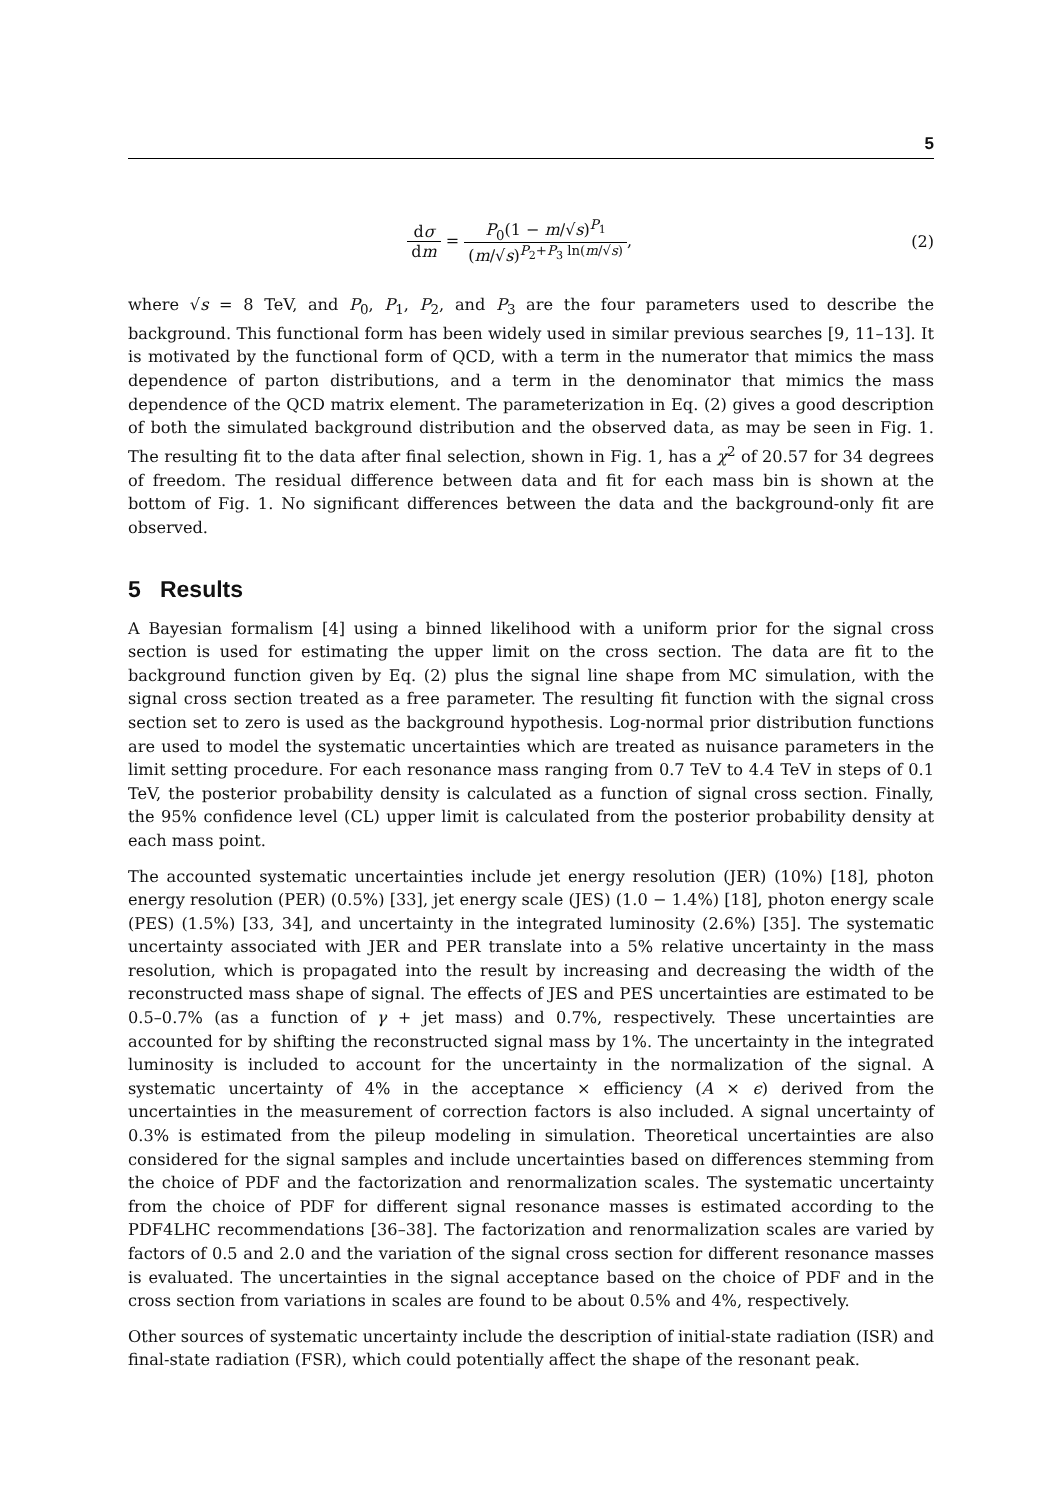5
dσ dm = P<sub>0</sub>(1 − m/√s)<sup>P<sub>1</sub></sup> (m/√s)<sup>P<sub>2</sub>+P<sub>3</sub> ln(m/√s)</sup>,
(2)
where √s = 8 TeV, and P<sub>0</sub>, P<sub>1</sub>, P<sub>2</sub>, and P<sub>3</sub> are the four parameters used to describe the background. This functional form has been widely used in similar previous searches [9, 11–13]. It is motivated by the functional form of QCD, with a term in the numerator that mimics the mass dependence of parton distributions, and a term in the denominator that mimics the mass dependence of the QCD matrix element. The parameterization in Eq. (2) gives a good description of both the simulated background distribution and the observed data, as may be seen in Fig. 1. The resulting fit to the data after final selection, shown in Fig. 1, has a χ<sup>2</sup> of 20.57 for 34 degrees of freedom. The residual difference between data and fit for each mass bin is shown at the bottom of Fig. 1. No significant differences between the data and the background-only fit are observed.
5 Results
A Bayesian formalism [4] using a binned likelihood with a uniform prior for the signal cross section is used for estimating the upper limit on the cross section. The data are fit to the background function given by Eq. (2) plus the signal line shape from MC simulation, with the signal cross section treated as a free parameter. The resulting fit function with the signal cross section set to zero is used as the background hypothesis. Log-normal prior distribution functions are used to model the systematic uncertainties which are treated as nuisance parameters in the limit setting procedure. For each resonance mass ranging from 0.7 TeV to 4.4 TeV in steps of 0.1 TeV, the posterior probability density is calculated as a function of signal cross section. Finally, the 95% confidence level (CL) upper limit is calculated from the posterior probability density at each mass point.
The accounted systematic uncertainties include jet energy resolution (JER) (10%) [18], photon energy resolution (PER) (0.5%) [33], jet energy scale (JES) (1.0 − 1.4%) [18], photon energy scale (PES) (1.5%) [33, 34], and uncertainty in the integrated luminosity (2.6%) [35]. The systematic uncertainty associated with JER and PER translate into a 5% relative uncertainty in the mass resolution, which is propagated into the result by increasing and decreasing the width of the reconstructed mass shape of signal. The effects of JES and PES uncertainties are estimated to be 0.5–0.7% (as a function of γ + jet mass) and 0.7%, respectively. These uncertainties are accounted for by shifting the reconstructed signal mass by 1%. The uncertainty in the integrated luminosity is included to account for the uncertainty in the normalization of the signal. A systematic uncertainty of 4% in the acceptance × efficiency (A × ϵ) derived from the uncertainties in the measurement of correction factors is also included. A signal uncertainty of 0.3% is estimated from the pileup modeling in simulation. Theoretical uncertainties are also considered for the signal samples and include uncertainties based on differences stemming from the choice of PDF and the factorization and renormalization scales. The systematic uncertainty from the choice of PDF for different signal resonance masses is estimated according to the PDF4LHC recommendations [36–38]. The factorization and renormalization scales are varied by factors of 0.5 and 2.0 and the variation of the signal cross section for different resonance masses is evaluated. The uncertainties in the signal acceptance based on the choice of PDF and in the cross section from variations in scales are found to be about 0.5% and 4%, respectively.
Other sources of systematic uncertainty include the description of initial-state radiation (ISR) and final-state radiation (FSR), which could potentially affect the shape of the resonant peak.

######

--- What you have to do ---
Apart from the images, the entries above must be returned without alteration.

--- Your response ---
5
dσ dm = P<sub>0</sub>(1 − m/√s)<sup>P<sub>1</sub></sup> (m/√s)<sup>P<sub>2</sub>+P<sub>3</sub> ln(m/√s)</sup>,
(2)
where √s = 8 TeV, and P<sub>0</sub>, P<sub>1</sub>, P<sub>2</sub>, and P<sub>3</sub> are the four parameters used to describe the background. This functional form has been widely used in similar previous searches [9, 11–13]. It is motivated by the functional form of QCD, with a term in the numerator that mimics the mass dependence of parton distributions, and a term in the denominator that mimics the mass dependence of the QCD matrix element. The parameterization in Eq. (2) gives a good description of both the simulated background distribution and the observed data, as may be seen in Fig. 1. The resulting fit to the data after final selection, shown in Fig. 1, has a χ<sup>2</sup> of 20.57 for 34 degrees of freedom. The residual difference between data and fit for each mass bin is shown at the bottom of Fig. 1. No significant differences between the data and the background-only fit are observed.
5 Results
A Bayesian formalism [4] using a binned likelihood with a uniform prior for the signal cross section is used for estimating the upper limit on the cross section. The data are fit to the background function given by Eq. (2) plus the signal line shape from MC simulation, with the signal cross section treated as a free parameter. The resulting fit function with the signal cross section set to zero is used as the background hypothesis. Log-normal prior distribution functions are used to model the systematic uncertainties which are treated as nuisance parameters in the limit setting procedure. For each resonance mass ranging from 0.7 TeV to 4.4 TeV in steps of 0.1 TeV, the posterior probability density is calculated as a function of signal cross section. Finally, the 95% confidence level (CL) upper limit is calculated from the posterior probability density at each mass point.
The accounted systematic uncertainties include jet energy resolution (JER) (10%) [18], photon energy resolution (PER) (0.5%) [33], jet energy scale (JES) (1.0 − 1.4%) [18], photon energy scale (PES) (1.5%) [33, 34], and uncertainty in the integrated luminosity (2.6%) [35]. The systematic uncertainty associated with JER and PER translate into a 5% relative uncertainty in the mass resolution, which is propagated into the result by increasing and decreasing the width of the reconstructed mass shape of signal. The effects of JES and PES uncertainties are estimated to be 0.5–0.7% (as a function of γ + jet mass) and 0.7%, respectively. These uncertainties are accounted for by shifting the reconstructed signal mass by 1%. The uncertainty in the integrated luminosity is included to account for the uncertainty in the normalization of the signal. A systematic uncertainty of 4% in the acceptance × efficiency (A × ϵ) derived from the uncertainties in the measurement of correction factors is also included. A signal uncertainty of 0.3% is estimated from the pileup modeling in simulation. Theoretical uncertainties are also considered for the signal samples and include uncertainties based on differences stemming from the choice of PDF and the factorization and renormalization scales. The systematic uncertainty from the choice of PDF for different signal resonance masses is estimated according to the PDF4LHC recommendations [36–38]. The factorization and renormalization scales are varied by factors of 0.5 and 2.0 and the variation of the signal cross section for different resonance masses is evaluated. The uncertainties in the signal acceptance based on the choice of PDF and in the cross section from variations in scales are found to be about 0.5% and 4%, respectively.
Other sources of systematic uncertainty include the description of initial-state radiation (ISR) and final-state radiation (FSR), which could potentially affect the shape of the resonant peak.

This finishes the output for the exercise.